_Reading passage_:
My question is about the Random Forest model development using sample-classifier. As I understand this tool, it uses a subset of the data to train the decision trees and then applies the trees to 100% of the data to determine its accuracy. Is this correct, and if so, what percentage of the data are used for the training set?
Incorrect. The data are split into separate training and test sets. So accuracy is only estimated on the test set, which is never seen by the model during training.
See the --p-test-size parameter
If you want to obtain classifications of all samples, see the classify-samples-ncv method. It does not produce a classifier that you can save and re-use, but it classifies all samples through nested cross-validation (essentially it performs classify-samples N times over so that a different classifier is trained each time and each sample is in the test set once and in the training set N-1 times).
Thanks for the quick response, and the clarification! Looks like the --p-test-size default value is 0.2, meaning 80% of the data are used for training and 20% for testing, correct?

_Data below_:
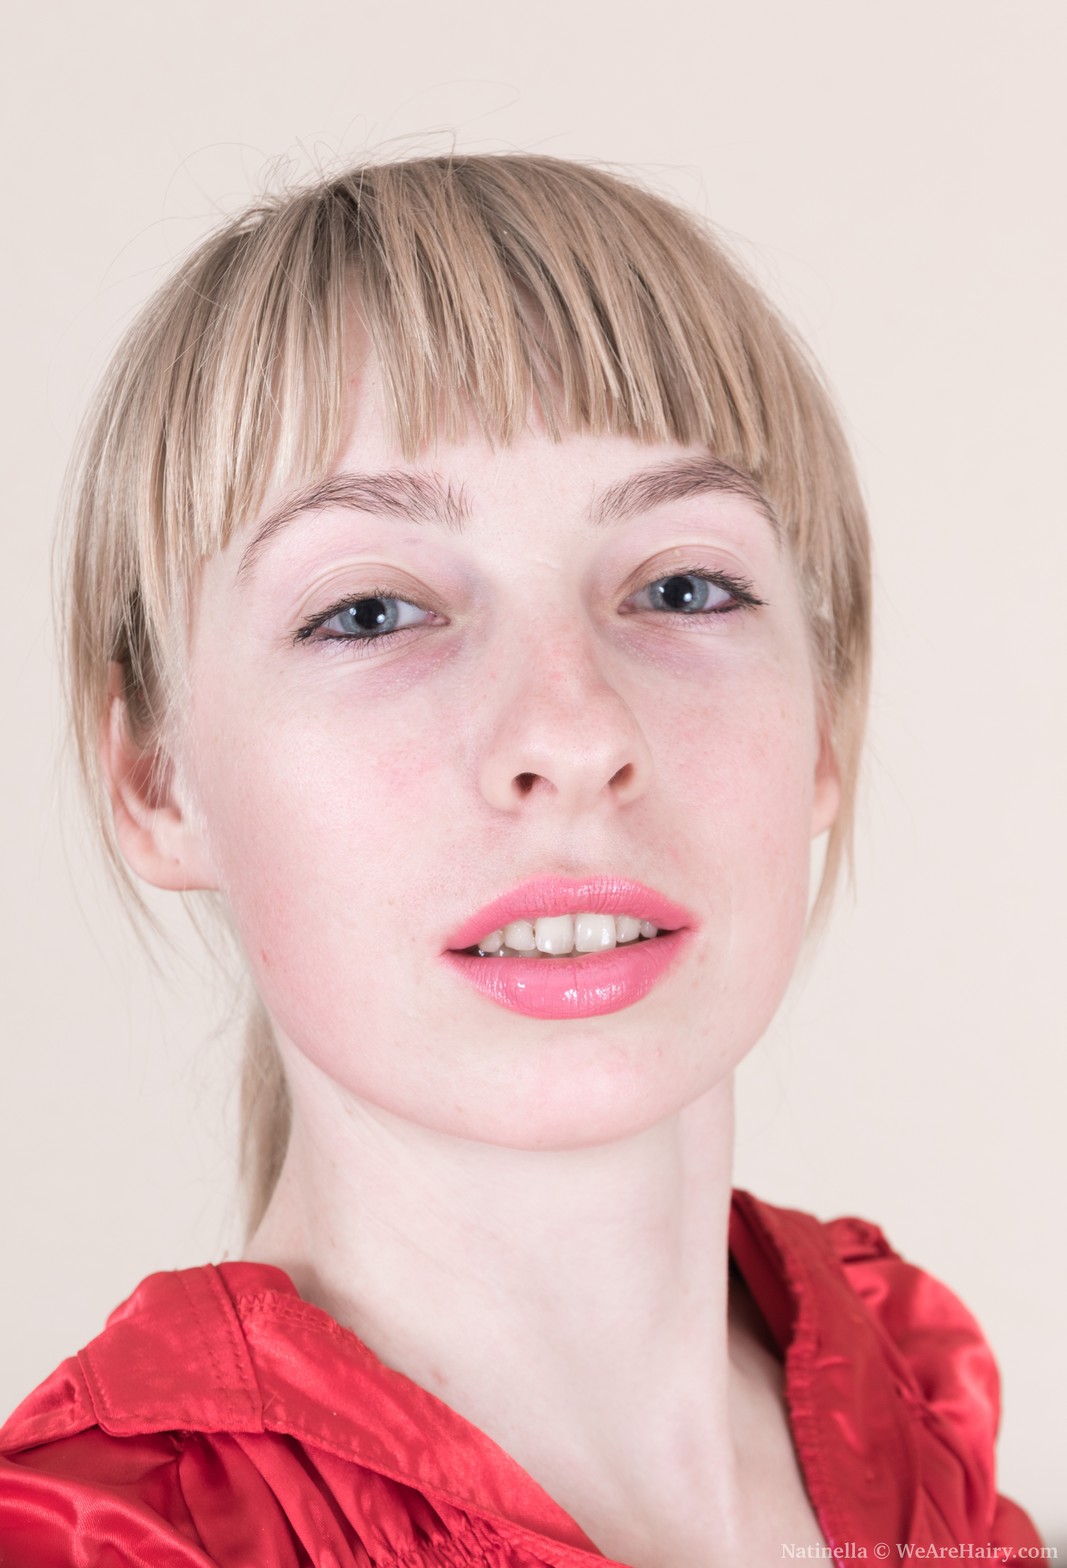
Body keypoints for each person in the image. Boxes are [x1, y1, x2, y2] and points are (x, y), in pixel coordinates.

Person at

_Instructions_:
[1] Decide whether each statement below agrees with the forum thread on sample-classifier. For each, answer yes or no and quote the words of the thread that settle it.
(a) To measure accuracy, the tool applies the trained trees to all of the data.
(b) The classify-samples-ncv method yields a classifier that can be saved and re-used.
(c) Under nested cross-validation, each sample is in the test set once.
[2] Continue the forum thread on sample-classifier after its final post by writing the next reply in the thread.

_Outputs by task_:
[1]
(a) No: "So accuracy is only estimated on the test set, which is never seen by the model during training."
(b) No: "It does not produce a classifier that you can save and re-use"
(c) Yes: "each sample is in the test set once and in the training set N-1 times"

[2]
Classify-samples-ncv seems like a great alternative to include all samples in the classifier, I will look into that. Thanks again!
That method is new in this release and has not been documented yet. More documentation is coming out in next month's release, but its use is similar to classify-samples note, however, that accuracy for that method is reported in stdout (i.e., printed to terminal) so use the --verbose flag if you are using command line. We do not yet have a method for visualizing the accuracy of that method (did not make it into last month's release — keep an eye out for next month's release which will have lots of goodies in store for all of sample-classifier)